Plus de 10 ans de carrière n’ont pas entravé la passion et la détermination des aiguilleurs post-rock d’Acetate Zero. Un quatrième album à la beauté cloisonnée, mais non dénué de fulgurance.


Toutes frontières confondues, rares sont les formations qui parviennent à perdurer tout en mariant dans un même écrin une éthique intacte. Ce quatrième album des discrets post-rockers parisiens coïncide avec 10 ans d’une carrière alternative, menée à l’ombre du brouhaha médiatique. Et c’est probablement ce qui les a sauvés quand tant d’autres se sont perdus. On les admire pour leurs disques conçus selon les règles de l’art – comme autrefois chez les intégristes de Sarah Records et encore plus loin Takoma… -, celles perpétuées aujourd’hui outre-Atlantique par quelques esthètes d’avant-folk (notamment Holy Mountain…). Une production seulement dictée par son propre rythme, une distribution « familiale » sous la précieuse tutelle d’Arbouse Recordings, quelques vinyles pressés au compte-goutte (doux euphémisme), et des concerts qui se transforment en évènements tant les apparitions du groupe se font rares…
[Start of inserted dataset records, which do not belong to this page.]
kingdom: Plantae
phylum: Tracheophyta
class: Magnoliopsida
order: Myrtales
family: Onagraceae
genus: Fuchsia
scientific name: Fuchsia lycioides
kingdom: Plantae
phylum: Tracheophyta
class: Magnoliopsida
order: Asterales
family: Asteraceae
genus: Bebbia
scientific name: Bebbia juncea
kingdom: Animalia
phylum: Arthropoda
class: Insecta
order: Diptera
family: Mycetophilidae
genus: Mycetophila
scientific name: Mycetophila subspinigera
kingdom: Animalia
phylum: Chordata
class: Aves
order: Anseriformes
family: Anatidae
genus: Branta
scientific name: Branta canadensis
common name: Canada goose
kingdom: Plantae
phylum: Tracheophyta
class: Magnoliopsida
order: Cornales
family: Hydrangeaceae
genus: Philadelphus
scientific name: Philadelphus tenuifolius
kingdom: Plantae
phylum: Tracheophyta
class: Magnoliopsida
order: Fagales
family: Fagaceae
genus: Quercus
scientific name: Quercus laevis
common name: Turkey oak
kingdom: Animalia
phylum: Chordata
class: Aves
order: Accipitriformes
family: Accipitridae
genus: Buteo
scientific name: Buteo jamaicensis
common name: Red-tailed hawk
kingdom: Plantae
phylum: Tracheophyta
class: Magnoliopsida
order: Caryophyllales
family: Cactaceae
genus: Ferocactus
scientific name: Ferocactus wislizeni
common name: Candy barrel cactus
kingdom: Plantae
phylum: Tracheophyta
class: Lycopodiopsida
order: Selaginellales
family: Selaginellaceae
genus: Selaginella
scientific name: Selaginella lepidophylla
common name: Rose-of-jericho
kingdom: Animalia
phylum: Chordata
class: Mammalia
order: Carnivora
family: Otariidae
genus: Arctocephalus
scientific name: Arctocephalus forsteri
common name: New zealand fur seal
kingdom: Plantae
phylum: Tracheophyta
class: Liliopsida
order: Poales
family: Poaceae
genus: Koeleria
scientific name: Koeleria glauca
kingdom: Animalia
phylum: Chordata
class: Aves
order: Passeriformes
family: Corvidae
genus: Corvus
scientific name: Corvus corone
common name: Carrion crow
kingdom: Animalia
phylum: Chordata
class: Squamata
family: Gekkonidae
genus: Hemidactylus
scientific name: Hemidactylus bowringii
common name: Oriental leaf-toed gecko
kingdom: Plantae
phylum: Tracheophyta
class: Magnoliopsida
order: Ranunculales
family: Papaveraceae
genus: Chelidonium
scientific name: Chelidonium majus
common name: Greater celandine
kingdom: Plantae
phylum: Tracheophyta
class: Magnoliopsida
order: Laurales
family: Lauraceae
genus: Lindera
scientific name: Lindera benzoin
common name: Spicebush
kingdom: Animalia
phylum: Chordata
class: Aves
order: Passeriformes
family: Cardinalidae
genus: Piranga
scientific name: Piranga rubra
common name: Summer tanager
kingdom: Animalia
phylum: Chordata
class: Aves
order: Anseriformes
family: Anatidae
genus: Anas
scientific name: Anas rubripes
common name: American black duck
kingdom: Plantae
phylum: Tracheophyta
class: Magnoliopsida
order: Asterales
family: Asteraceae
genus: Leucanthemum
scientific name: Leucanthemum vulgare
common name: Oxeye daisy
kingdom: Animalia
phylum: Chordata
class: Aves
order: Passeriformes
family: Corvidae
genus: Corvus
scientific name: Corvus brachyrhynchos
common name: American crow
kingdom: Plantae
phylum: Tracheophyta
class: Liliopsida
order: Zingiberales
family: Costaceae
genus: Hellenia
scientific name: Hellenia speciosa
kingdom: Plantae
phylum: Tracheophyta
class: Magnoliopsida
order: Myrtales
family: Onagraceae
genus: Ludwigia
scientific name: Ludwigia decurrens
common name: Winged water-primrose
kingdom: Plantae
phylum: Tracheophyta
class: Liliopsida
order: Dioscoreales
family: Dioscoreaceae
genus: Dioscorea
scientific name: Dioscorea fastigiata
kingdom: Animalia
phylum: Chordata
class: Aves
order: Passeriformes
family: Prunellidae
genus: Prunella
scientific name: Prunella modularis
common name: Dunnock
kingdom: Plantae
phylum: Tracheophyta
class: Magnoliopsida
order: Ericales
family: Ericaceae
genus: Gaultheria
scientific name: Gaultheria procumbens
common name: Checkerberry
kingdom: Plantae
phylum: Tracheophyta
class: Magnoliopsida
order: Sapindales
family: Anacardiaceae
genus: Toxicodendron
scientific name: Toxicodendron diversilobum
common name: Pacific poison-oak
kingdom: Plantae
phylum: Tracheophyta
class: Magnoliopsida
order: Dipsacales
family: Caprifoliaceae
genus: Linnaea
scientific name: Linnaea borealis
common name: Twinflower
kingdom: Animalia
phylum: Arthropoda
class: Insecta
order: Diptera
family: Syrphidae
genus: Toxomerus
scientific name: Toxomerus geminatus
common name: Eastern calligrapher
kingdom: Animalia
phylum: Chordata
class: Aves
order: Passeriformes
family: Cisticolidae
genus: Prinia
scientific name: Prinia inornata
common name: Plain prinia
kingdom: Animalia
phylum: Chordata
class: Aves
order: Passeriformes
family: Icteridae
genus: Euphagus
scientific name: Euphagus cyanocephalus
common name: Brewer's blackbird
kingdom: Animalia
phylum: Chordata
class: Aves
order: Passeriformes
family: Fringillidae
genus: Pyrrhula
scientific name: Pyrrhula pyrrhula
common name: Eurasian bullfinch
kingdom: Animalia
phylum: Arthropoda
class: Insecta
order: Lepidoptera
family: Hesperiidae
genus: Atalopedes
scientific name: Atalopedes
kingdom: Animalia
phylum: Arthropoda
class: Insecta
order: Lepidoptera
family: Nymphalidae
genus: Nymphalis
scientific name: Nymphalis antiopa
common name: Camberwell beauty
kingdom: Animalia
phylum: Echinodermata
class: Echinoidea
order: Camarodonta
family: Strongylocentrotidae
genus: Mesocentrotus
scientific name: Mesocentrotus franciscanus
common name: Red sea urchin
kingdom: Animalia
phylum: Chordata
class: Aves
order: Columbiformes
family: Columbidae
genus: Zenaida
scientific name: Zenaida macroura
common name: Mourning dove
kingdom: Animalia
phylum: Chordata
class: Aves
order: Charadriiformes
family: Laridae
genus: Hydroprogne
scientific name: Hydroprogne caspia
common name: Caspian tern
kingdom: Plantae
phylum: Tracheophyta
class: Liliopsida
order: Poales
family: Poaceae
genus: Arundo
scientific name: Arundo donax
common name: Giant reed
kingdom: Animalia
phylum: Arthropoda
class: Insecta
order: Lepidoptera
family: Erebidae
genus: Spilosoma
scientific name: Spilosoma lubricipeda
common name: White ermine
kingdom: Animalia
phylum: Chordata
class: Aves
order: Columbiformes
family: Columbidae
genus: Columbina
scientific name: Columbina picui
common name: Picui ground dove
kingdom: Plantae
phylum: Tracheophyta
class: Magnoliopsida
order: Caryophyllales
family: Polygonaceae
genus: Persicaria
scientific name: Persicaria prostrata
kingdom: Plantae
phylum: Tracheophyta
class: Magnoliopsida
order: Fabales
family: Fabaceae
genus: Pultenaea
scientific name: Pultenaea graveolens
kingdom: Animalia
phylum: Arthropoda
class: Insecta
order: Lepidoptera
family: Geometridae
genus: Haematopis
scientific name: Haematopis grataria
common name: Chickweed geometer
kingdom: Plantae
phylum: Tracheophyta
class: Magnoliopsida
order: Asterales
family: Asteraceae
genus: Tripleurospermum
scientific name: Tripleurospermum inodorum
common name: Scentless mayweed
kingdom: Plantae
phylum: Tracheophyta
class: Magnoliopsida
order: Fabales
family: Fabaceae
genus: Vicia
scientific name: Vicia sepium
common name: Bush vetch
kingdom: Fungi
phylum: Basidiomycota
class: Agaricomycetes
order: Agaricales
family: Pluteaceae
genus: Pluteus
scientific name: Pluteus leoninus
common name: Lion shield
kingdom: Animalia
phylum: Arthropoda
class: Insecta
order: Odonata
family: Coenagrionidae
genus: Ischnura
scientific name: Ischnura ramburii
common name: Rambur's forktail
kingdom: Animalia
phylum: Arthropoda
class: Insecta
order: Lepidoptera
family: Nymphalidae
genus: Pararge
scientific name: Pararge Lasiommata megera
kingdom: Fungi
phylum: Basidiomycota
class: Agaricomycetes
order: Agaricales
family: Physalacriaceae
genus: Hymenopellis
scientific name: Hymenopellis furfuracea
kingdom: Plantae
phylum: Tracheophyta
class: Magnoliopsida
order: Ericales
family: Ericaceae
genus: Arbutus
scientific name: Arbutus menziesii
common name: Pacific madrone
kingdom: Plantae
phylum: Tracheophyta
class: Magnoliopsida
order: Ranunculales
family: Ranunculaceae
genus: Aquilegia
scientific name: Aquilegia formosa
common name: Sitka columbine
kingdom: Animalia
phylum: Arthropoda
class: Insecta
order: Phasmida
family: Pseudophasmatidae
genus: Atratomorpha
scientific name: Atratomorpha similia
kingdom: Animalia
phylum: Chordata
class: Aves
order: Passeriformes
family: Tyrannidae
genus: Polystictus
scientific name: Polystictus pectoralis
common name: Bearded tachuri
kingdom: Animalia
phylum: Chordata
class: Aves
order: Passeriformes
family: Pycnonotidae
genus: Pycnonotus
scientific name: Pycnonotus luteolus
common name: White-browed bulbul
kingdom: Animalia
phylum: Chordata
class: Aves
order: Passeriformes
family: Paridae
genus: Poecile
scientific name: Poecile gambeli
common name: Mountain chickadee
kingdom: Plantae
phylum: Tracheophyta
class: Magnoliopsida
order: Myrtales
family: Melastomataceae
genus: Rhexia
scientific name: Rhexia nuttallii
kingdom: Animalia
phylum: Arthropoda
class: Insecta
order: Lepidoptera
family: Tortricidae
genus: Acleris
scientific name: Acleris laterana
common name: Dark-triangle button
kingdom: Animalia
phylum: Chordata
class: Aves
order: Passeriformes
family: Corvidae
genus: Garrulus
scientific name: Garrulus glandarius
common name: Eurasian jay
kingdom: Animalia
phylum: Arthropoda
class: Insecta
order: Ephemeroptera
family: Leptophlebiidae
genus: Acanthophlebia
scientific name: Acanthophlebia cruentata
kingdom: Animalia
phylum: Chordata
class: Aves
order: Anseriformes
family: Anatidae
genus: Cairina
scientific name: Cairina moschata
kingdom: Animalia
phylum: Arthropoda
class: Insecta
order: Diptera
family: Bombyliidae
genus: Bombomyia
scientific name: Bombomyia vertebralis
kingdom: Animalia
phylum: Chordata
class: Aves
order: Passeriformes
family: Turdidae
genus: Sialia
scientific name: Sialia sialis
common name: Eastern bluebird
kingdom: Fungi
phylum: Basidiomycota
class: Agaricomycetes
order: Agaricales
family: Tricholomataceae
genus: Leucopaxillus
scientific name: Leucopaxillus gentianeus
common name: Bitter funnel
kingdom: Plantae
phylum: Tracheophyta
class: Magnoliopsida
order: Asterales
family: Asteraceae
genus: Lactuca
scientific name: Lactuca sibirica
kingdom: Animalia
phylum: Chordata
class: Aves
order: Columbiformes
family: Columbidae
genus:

Acetate Zero n’a que faire des traditionnels bilans de santé « anniversaires ». Civilize The Satanists, leur quatrième opus, prend le pouls d’une formation qui continue d’avancer instinctivement, avec une grâce confondante. Même si leur fidèle instinct semble plus que d’habitude (inconsciemment ?) les avoir amené à scénariser ce quatrième long-format où se distinguent un début, un milieu et une fin. A la seule exception du premier morceau, « Definition of Fall » (une composition des débuts) et d’un finale en apothéose, “One to Count Cadence”, ces douze titres constituent certainement les plus homogènes assemblés sur disque. Il faudra d’ailleurs y revenir à plusieurs reprises avant de s’imprégner pleinement du récit et saisir ce qui s’y trame. Lorsque Crestfallen (2005) collectionnait différentes idées gravitationnelles, Civilize The Satanists creuse l’harmonie tellurique : les compositions s’imbriquent, se relient entre elles dans un climat de pénombre, perturbé par des grincements de manche électrique. En milieu de parcours, la gravitation devient même extrêmement forte (“Endless Equation”), une pesanteur guère loin des premiers albums de Hood, référence fidèle du groupe avec Bedhead. La force exercée par la terre écrase alors les instruments de tout son poids, c’est l’effet « Ground Zero ». Les guitares rampent à même le sol, encerclées par un néant oppressant (“We create something we want to destroy”).

Les modèles fétiches du groupe ne sont pas révisés. Si l’esthétique se veut toujours aux croisements du post-rock, avant-folk, shoegazing et slowcore, c’est plutôt le comportement mental qui apparaît nettement plus refermé sur lui-même. Certaines pièces brèves (1 minute 30) traduisent un profond état neurasthénique (“Wooden Ride”), mais dont le sextet tire une certaine grandeur, parfaitement dépeint sur “Endless Equation”, avec ses trompettes en reddition ou “Icepac Decline” et ces notes stridentes tirées à bout de manche, si caractéristiques du son « Acetate ». Vers cette graduation, Acetate Zero nous mène jusqu’à l’éclosion, vers la lumière (le purificateur “Freak wave”). Les accords poignants de “Desert Fields on Fire” et le chant sort de son mutisme avec “Vanity Mirror” jolies comme une pop song cassée de The Clean, avant l’explosion des drones. En dernière ligne, on contemple le superbe décollage final “One to Count Cadence” et ses combustions shoegazing qui s’élèvent à nouveau vers le ciel et retrouvent de leur majesté épique. Toujours le même spleen en somme, mais sous différentes variations. Non, vraiment, Acetate Zero ne peut pas se perdre, ou s’il se perd, c’est pour mieux se retrouver. Diabolique.